CMS, VA to share data on prescriptions for veterans

Collaboration will enhance medication safety by better tracking patients whose care is covered by both agencies, says VA’s Robert Wilkie.

The Centers for Medicare and Medicaid Services and the Department of Veterans Affairs are joining forces to better track medications, including opioids, prescribed to veterans outside of the VA.

The two agencies have established a drug safety surveillance agreement giving the VA the ability to monitor medical prescriptions issued to veterans through Medicare Part D.

According to a joint announcement, this new arrangement will enable the VA to access up-to-date CMS prescription data about the medications used by veterans who are enrolled in both the VA’s health system and Medicare.

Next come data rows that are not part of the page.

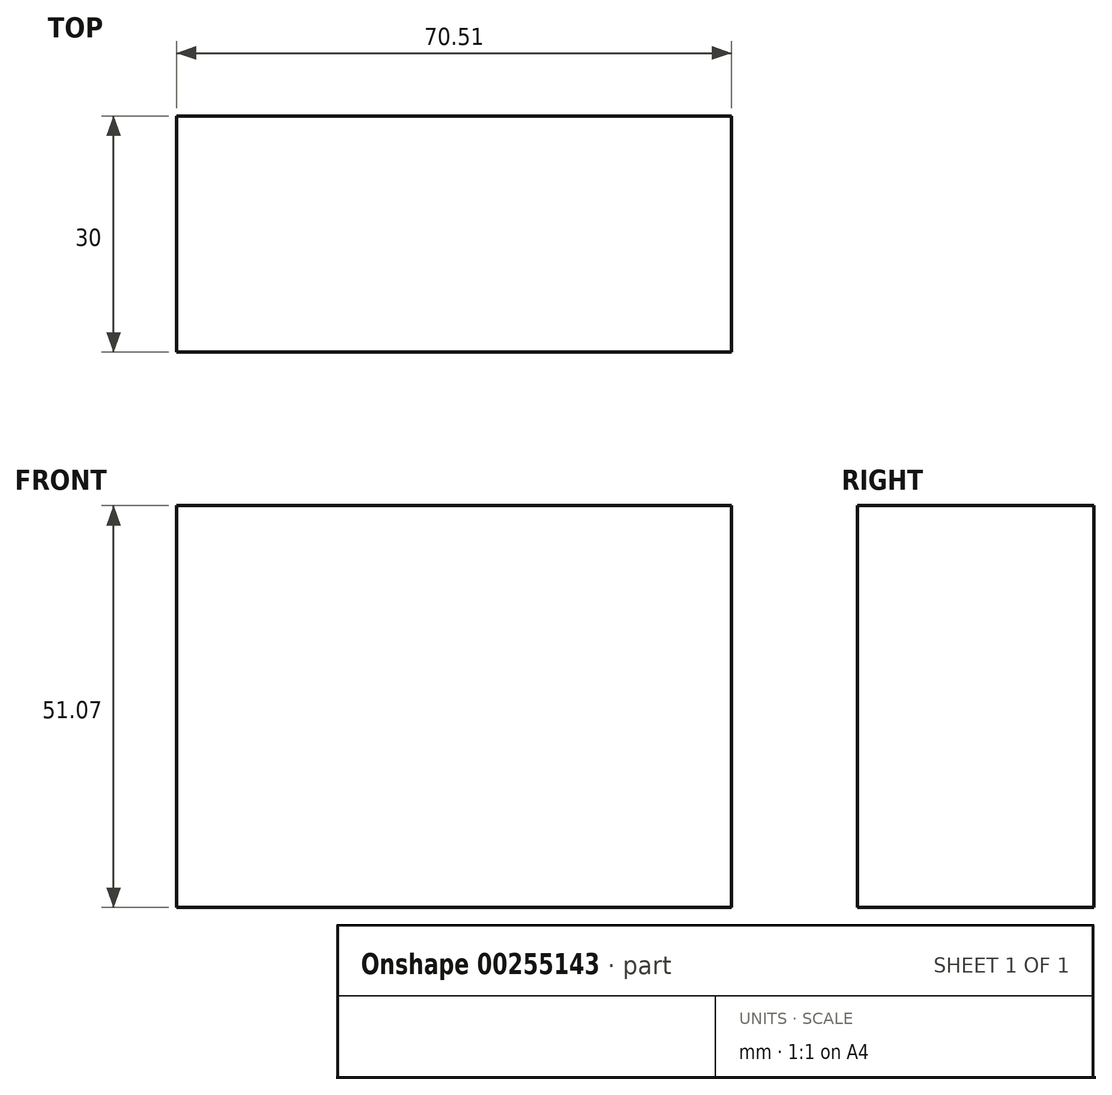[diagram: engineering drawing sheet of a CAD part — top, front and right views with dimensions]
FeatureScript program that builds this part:
annotation { "Feature Type Name" : "Feature", "Feature Type Description" : "" }
export const myFeature = defineFeature(function(context is Context, id is Id, definition is map)
    precondition{}
    {
        {
            var Q0;
            Q0=qCreatedBy(makeId("Front.planeOp"),FACE);
            var sketch = newSketch(context, id + "F0", { "sketchPlane" : qUnion([Q0])});
            skLineSegment(sketch, "E0.bottom", {"start": v(0, 0) * mm, "end": v(70.51, 0) * mm});
            skLineSegment(sketch, "E0.top", {"start": v(0, -51.07) * mm, "end": v(70.51, -51.07) * mm});
            skLineSegment(sketch, "E0.left", {"start": v(0, 0) * mm, "end": v(0, -51.07) * mm});
            skLineSegment(sketch, "E0.right", {"start": v(70.51, 0) * mm, "end": v(70.51, -51.07) * mm});
            skSolve(sketch);
        }
        {
            var Q0;
            Q0 = qSketchRegion(id + "F0", true);
            extrude(context, id + "F1", {"entities" : qUnion([Q0]), "depth" : 30 * mm});
        }
    });
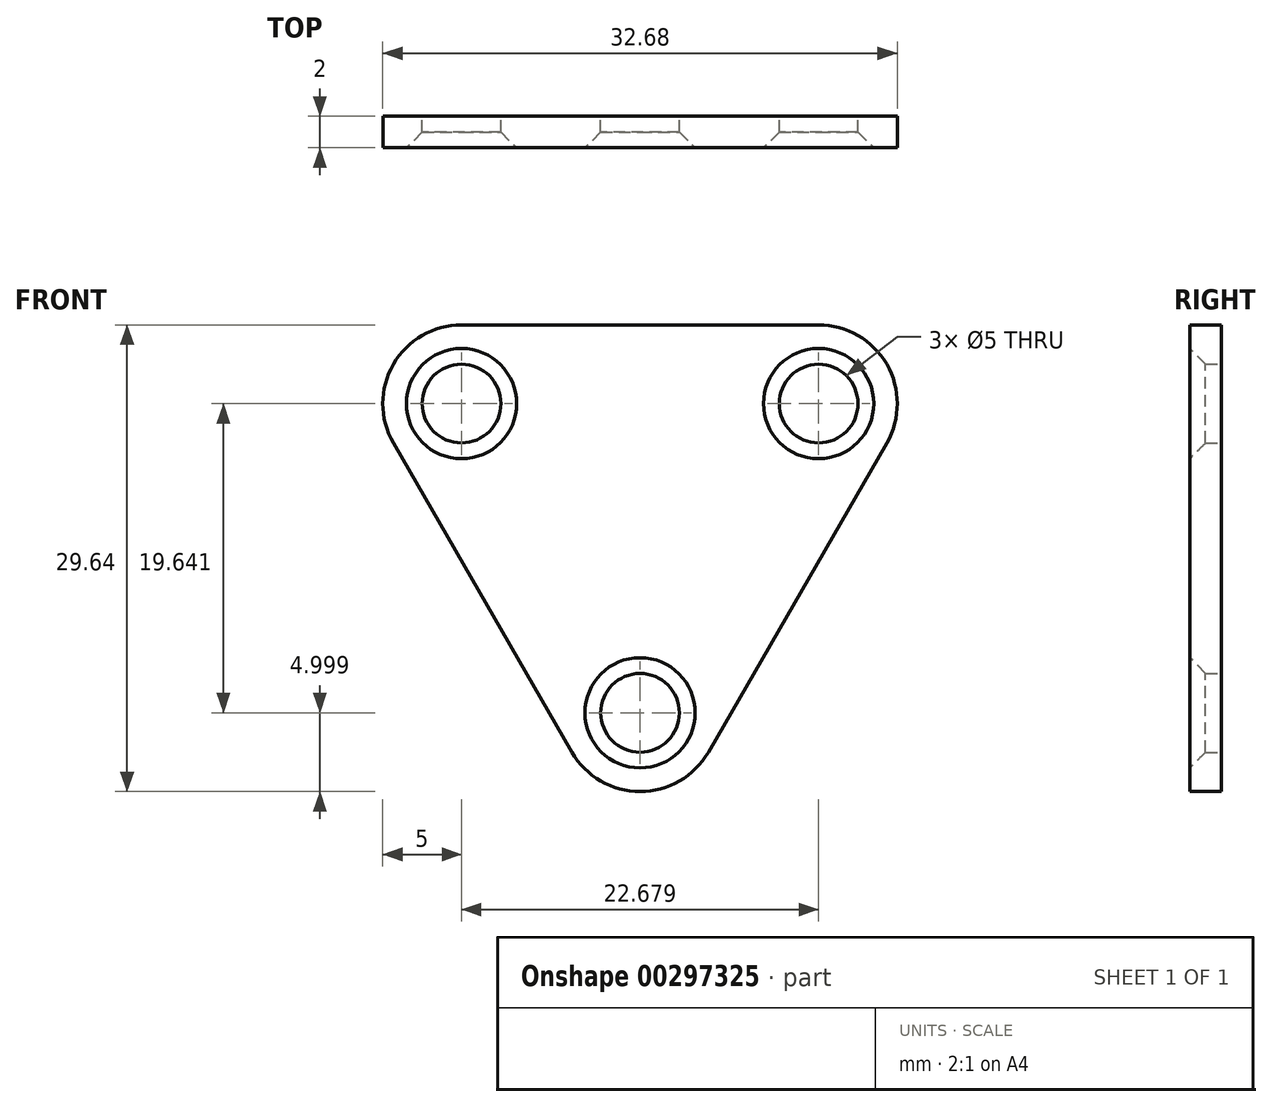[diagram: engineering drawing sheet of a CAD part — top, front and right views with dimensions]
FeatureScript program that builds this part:
annotation { "Feature Type Name" : "Feature", "Feature Type Description" : "" }
export const myFeature = defineFeature(function(context is Context, id is Id, definition is map)
    precondition{}
    {
        {
            var Q0;
            Q0=qCreatedBy(makeId("Front.planeOp"),FACE);
            var sketch = newSketch(context, id + "F0", { "sketchPlane" : qUnion([Q0])});
            skCircle(sketch, "E0", {"center": v(-11.34, -5) * mm, "radius": 2.5 * mm});
            skCircle(sketch, "E1", {"center": v(11.34, -5) * mm, "radius": 2.5 * mm});
            skCircle(sketch, "E2", {"center": v(0, -24.64) * mm, "radius": 2.5 * mm});
            skLineSegment(sketch, "E3.0", {"start": v(-11.34, -5) * mm, "end": v(11.34, -5) * mm, "construction": true});
            skLineSegment(sketch, "E3.1", {"start": v(0, -24.64) * mm, "end": v(-11.34, -5) * mm, "construction": true});
            skLineSegment(sketch, "E3.2", {"start": v(11.34, -5) * mm, "end": v(0, -24.64) * mm, "construction": true});
            skPoint(sketch, "E4.visualSharp", {"position": v(-22.5, 0) * mm});
            skPoint(sketch, "E5.visualSharp", {"position": v(22.5, 0) * mm});
            skLineSegment(sketch, "E6.0", {"start": v(20, 0) * mm, "end": v(0, -34.64) * mm});
            skLineSegment(sketch, "E6.1", {"start": v(-20, 0) * mm, "end": v(20, 0) * mm});
            skLineSegment(sketch, "E6.2", {"start": v(0, -34.64) * mm, "end": v(-20, 0) * mm});
            skSolve(sketch);
        }
        {
            var Q0;
            Q0 = qSketchRegion(id + "F0", true);
            extrude(context, id + "F1", {"entities" : qUnion([Q0]), "depth" : 2 * mm});
        }
        {
            var Q0;
            Q0=makeQuery(id+"F1.opExtrude","SWEPT_EDGE",EDGE,{"disambiguationData":[OSD([sQuery(id+"F0.wireOp",EDGE,"E6.1"),sQuery(id+"F0.wireOp",EDGE,"E6.2")])]});
            var Q1;
            Q1=makeQuery(id+"F1.opExtrude","SWEPT_EDGE",EDGE,{"disambiguationData":[OSD([sQuery(id+"F0.wireOp",EDGE,"E6.0"),sQuery(id+"F0.wireOp",EDGE,"E6.2")])]});
            var Q2;
            Q2=makeQuery(id+"F1.opExtrude","SWEPT_EDGE",EDGE,{"disambiguationData":[OSD([sQuery(id+"F0.wireOp",EDGE,"E6.0"),sQuery(id+"F0.wireOp",EDGE,"E6.1")])]});
            fillet(context, id + "F2", {"entities" : qUnion([Q0, Q1, Q2]), "radius" : 5 * mm, "tangentPropagation" : true, "allowEdgeOverflow" : false});
        }
        {
            var Q0;
            Q0=makeQuery(id+"F1.opExtrude","CAP_EDGE",EDGE,{"disambiguationData":[OSD([sQuery(id+"F0.wireOp",EDGE,"E0")])],"isStart":false});
            var Q1;
            Q1=makeQuery(id+"F1.opExtrude","CAP_EDGE",EDGE,{"disambiguationData":[OSD([sQuery(id+"F0.wireOp",EDGE,"E1")])],"isStart":false});
            var Q2;
            Q2=makeQuery(id+"F1.opExtrude","CAP_EDGE",EDGE,{"disambiguationData":[OSD([sQuery(id+"F0.wireOp",EDGE,"E2")])],"isStart":false});
            chamfer(context, id + "F3", {"entities" : qUnion([Q0, Q1, Q2]), "width" : 1 * mm, "tangentPropagation" : true});
        }
    });
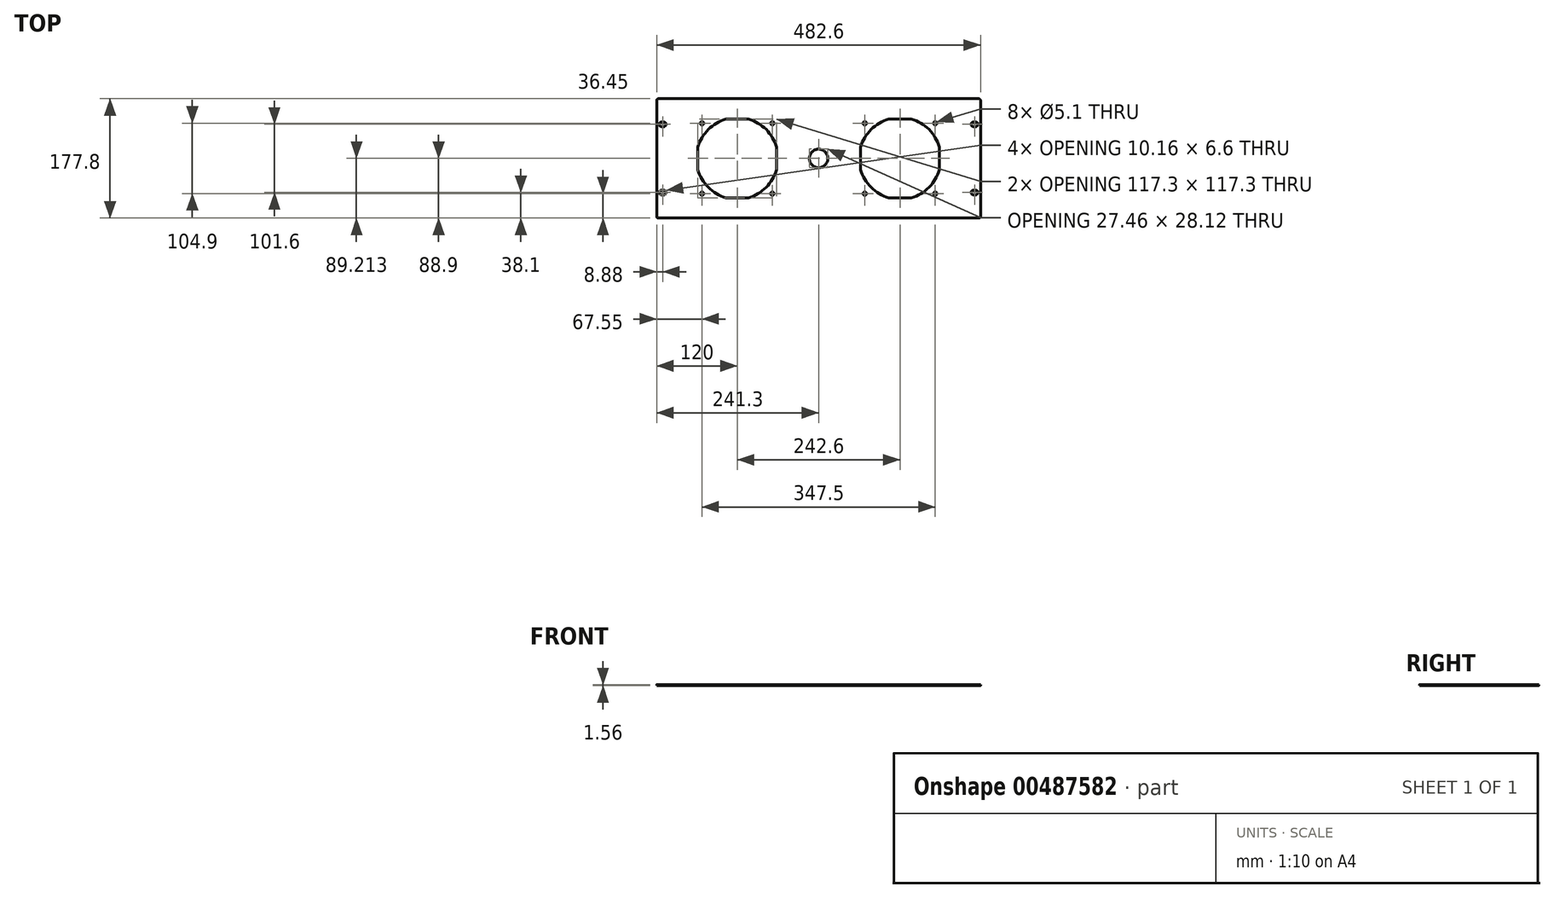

“VA is committed to patient safety, and our robust medication surveillance systems are part of that commitment,” said VA Secretary Robert Wilkie in a written statement. “This agreement greatly enhances medication safety for veterans by providing better oversight of drugs that veterans may be able to obtain from both agencies.”

Also See: VA uses IT to help post opioid prescribing rates for facilities

Veterans who receive dual prescriptions from the VA and CMS are at risk for adverse drug interactions, duplication of use, as well as greater risk of adverse drug events, including overdoses, according to the agencies.

“This agreement represents a new level of information sharing between VA and CMS, which will improve care coordination and better protect our beneficiaries,” says Kimberly Brandt, CMS principal deputy administrator for operations and policy. “Leveraging data is a key element of CMS’ efforts to combat the opioid epidemic, and we look forward to continued collaboration with VA on this important issue.”

A study published last month in the Annals of Internal Medicine reported that more than half of enrollees in the VA health system are also covered by Medicare and can choose to receive their prescriptions from VA or from Medicare-participating providers.

“Such dual-system care may lead to unsafe opioid use if providers in these two systems do not coordinate care or if prescription use is not tracked between systems,” concluded the study’s authors, who evaluated the risks of opioid-related adverse events and overdose among veterans receiving dual prescriptions through VA and CMS.

They found that dual use of opioid prescriptions was independently associated with death from prescription opioid overdose among veterans enrolled in VA and Medicare Part D.

“This risk factor for fatal overdose among veterans underscores the importance of care coordination across healthcare systems to improve opioid prescribing safety,” the authors concluded.